Closes all three sessions (vision, embedding, decoder)

method : public : Close() ~ Nil

Generate #

Generate text tokens from an image and prompt tokens. The prompt is split into prefix tokens (before the image) and suffix tokens (after the image).

method : public : Generate(image_bytes:Byte[], prefix_tokens:Int[], suffix_tokens:Int[], max_tokens:Int, temperature:Float, eos_tokens:Int[]) ~ API.Onnx.Phi3Result

Parameters

Name	Type	Description
image_bytes	Byte	raw image file bytes (JPEG/PNG)
prefix_tokens	Int	token IDs before the image placeholder
suffix_tokens	Int	token IDs after the image placeholder
max_tokens	Int	maximum number of tokens to generate
temperature	Float	sampling temperature (0.0 for greedy)
eos_tokens	Int	array of end-of-sequence token IDs

Return

Type	Description
Phi3Result	generation result with output token IDs

New # constructor

Constructor.

New(vision_model:String, embed_model:String, decoder_model:String)

Parameters

Name	Type	Description
vision_model	String	path to vision encoder ONNX model
embed_model	String	path to text embedding ONNX model
decoder_model	String	path to text decoder ONNX model

New # constructor

Constructor with configuration.

New(vision_model:String, embed_model:String, decoder_model:String, config:Map<String,String>)

Parameters

Name	Type	Description
vision_model	String	path to vision encoder ONNX model
embed_model	String	path to text embedding ONNX model
decoder_model	String	path to text decoder ONNX model
config	Map<String,String>	session configuration parameters

Problem set ▸
a: Output everything in the API documentation from "Generate text tokens" down to "file bytes (JPEG/PNG)".
b: According to the API documentation, which image file formats can the raw bytes passed to Generate be in?
Draw only on the API documentation.

Human pose keypoint data

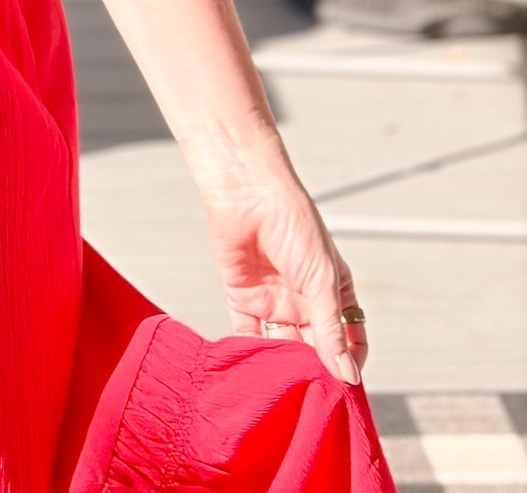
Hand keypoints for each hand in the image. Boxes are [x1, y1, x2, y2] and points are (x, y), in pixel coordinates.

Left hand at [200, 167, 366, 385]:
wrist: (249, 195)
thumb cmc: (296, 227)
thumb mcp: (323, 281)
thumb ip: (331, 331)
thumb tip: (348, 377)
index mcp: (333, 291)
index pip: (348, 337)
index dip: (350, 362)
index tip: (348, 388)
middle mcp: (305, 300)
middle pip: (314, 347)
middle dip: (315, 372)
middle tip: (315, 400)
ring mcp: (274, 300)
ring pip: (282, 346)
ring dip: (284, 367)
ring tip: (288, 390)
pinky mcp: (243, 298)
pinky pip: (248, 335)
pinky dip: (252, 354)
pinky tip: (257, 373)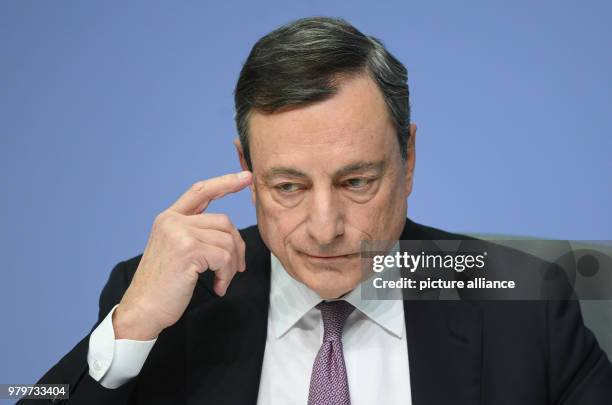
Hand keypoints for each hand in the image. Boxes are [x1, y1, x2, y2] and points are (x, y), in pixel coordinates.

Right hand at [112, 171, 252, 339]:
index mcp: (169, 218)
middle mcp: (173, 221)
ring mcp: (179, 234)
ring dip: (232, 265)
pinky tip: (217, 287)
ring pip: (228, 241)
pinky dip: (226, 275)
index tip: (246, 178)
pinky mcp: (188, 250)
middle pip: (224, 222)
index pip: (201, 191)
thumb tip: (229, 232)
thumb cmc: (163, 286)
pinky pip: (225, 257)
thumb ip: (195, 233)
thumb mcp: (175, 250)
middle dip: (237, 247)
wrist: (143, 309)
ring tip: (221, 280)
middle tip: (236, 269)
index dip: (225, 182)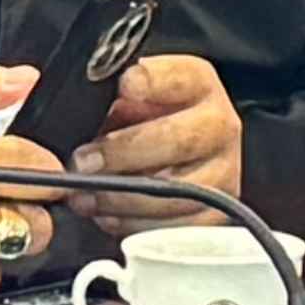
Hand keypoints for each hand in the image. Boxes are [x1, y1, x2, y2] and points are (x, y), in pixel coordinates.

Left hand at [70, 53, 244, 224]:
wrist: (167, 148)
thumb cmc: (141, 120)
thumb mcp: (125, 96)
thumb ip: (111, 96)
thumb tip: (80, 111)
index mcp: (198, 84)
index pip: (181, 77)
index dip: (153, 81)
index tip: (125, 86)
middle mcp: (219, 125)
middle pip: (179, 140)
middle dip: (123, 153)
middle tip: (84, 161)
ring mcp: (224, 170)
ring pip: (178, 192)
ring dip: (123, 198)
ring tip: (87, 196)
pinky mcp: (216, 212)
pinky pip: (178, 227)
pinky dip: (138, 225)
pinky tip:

Answers in order ▸
a:
Generate text tokens from an image and prompt tokens. The prompt is split into prefix tokens (before the image) and suffix tokens (after the image).

method : public : Generate(image_bytes:Byte[], prefix_tokens:Int[], suffix_tokens:Int[], max_tokens:Int, temperature:Float, eos_tokens:Int[]) ~ API.Onnx.Phi3Result

Parameters

Name	Type	Description
image_bytes	Byte	raw image file bytes (JPEG/PNG)

b: JPEG and PNG.